Dear stackoverflow community,
Currently, I am attempting to solve an optimisation problem whereby given an array of numbers (integer or float; non-negative) and a positive integer M, output M number of subsets (of any suitable length) such that the subset with the highest sum among the subsets is minimised. The elements in the subsets can be non-contiguous.
For example, given an array of [1, 4, 5, 3] and an integer M = 2, the desired output is [1, 5] and [4, 3], whereby the highest subset sum is 7 which is minimised.
Another example, given an array of [3, 10, 7, 2] and an integer M = 3, the desired output is [3, 2], [7], and [10] or even [3, 7], [2], and [10] where by the minimised highest subset sum is 10.
Is there anyone who have experienced such an optimisation before? I believe this is a variant of the Kadane algorithm.
Any links, pseudo code, pythonic code, and etc. are very much appreciated.

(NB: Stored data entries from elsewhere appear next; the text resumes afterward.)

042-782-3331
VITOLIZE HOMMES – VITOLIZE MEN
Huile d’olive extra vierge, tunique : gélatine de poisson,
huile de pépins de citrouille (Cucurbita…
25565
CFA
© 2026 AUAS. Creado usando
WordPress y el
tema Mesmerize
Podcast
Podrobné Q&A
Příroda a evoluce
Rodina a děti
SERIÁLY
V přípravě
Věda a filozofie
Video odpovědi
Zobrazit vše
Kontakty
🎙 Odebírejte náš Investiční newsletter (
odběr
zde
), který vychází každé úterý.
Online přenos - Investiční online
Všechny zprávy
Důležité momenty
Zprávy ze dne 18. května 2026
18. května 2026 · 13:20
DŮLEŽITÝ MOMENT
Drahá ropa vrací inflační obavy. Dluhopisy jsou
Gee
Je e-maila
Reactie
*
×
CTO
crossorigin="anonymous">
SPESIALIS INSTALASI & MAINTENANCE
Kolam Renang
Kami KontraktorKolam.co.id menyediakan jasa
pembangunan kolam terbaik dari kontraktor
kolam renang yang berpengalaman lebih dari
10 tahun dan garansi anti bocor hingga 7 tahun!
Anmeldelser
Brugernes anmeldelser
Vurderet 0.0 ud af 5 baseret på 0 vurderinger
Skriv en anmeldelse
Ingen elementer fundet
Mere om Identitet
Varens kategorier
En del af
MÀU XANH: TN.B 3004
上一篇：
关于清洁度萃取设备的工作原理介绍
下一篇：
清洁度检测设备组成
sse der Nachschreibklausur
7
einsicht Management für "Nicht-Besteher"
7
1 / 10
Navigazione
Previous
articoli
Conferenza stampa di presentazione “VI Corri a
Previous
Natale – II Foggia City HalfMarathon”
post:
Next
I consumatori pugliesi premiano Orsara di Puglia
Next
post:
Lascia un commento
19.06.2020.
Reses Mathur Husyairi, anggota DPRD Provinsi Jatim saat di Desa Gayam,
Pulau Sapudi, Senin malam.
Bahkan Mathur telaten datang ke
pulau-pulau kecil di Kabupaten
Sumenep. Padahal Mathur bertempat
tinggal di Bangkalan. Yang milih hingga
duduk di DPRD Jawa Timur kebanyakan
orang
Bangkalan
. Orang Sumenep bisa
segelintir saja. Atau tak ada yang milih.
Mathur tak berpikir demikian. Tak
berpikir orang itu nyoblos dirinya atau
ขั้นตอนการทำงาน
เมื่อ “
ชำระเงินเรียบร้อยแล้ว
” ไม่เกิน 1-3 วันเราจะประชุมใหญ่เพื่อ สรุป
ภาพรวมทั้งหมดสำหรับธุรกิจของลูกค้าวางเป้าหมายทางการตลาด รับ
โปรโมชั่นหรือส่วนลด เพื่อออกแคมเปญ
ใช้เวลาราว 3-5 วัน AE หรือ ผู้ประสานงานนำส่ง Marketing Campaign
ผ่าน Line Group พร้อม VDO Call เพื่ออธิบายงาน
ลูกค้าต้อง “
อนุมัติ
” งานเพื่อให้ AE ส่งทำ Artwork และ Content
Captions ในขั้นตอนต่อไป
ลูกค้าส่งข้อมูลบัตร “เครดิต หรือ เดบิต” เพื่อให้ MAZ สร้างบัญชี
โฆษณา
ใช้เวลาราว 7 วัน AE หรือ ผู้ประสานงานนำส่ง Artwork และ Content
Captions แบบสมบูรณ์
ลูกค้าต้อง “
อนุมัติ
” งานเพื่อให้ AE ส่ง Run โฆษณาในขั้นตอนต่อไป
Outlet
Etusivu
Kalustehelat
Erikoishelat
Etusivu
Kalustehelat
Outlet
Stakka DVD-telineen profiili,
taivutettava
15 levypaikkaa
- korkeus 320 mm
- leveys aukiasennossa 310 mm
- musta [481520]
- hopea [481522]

I have thought the following procedure to solve the problem:
- Sort the array in ascending order
- Initialise M number of empty subsets
- In a while loop, add the smallest and largest availableelement to each subset until no more elements are left to be selected from the parent array
CodePudding user response:
This can be viewed as a variant of an assignment problem:
Let v[i]
be our data array and let j=1..M
indicate the subsets. Introduce binary variables x[i,j] ∈ {0,1}
with:
x[i,j] = 1 if value i is assigned to subset j
0 otherwise
Our optimization model can look like:
min z
z >= sum(i, v[i]*x[i,j]) ∀j "largest sum"
sum(j, x[i,j]) = 1 ∀i "assign each value to a subset"
x[i,j] ∈ {0,1}
This is a linear mixed-integer programming problem and can be solved with any MIP solver.
A result using random data:
---- 34 PARAMETER results
value sub1 sub2 sub3 sub4 sub5 sub6 sub7 sub8 sub9 sub10
i1 17.175 17.175
i2 84.327 84.327
i3 55.038 55.038
i4 30.114 30.114
i5 29.221 29.221
i6 22.405 22.405
i7 34.983 34.983
i8 85.627 85.627
i9 6.711 6.711
i10 50.021 50.021
i11 99.812 99.812
i12 57.873 57.873
i13 99.113 99.113
i14 76.225 76.225
i15 13.069 13.069
i16 63.972 63.972
i17 15.952 15.952
i18 25.008 25.008
i19 66.893 66.893
i20 43.536 43.536
i21 35.970 35.970
i22 35.144 35.144
i23 13.149 13.149
i24 15.010 15.010
i25 58.911 58.911
total 114.181 114.582 114.123 112.961 113.949 113.548 114.478 112.809 110.635 113.993
notes:
- The solution is, in general, not unique.
- It is easy to add a constraint that forbids empty subsets. (Can happen with more skewed data sets).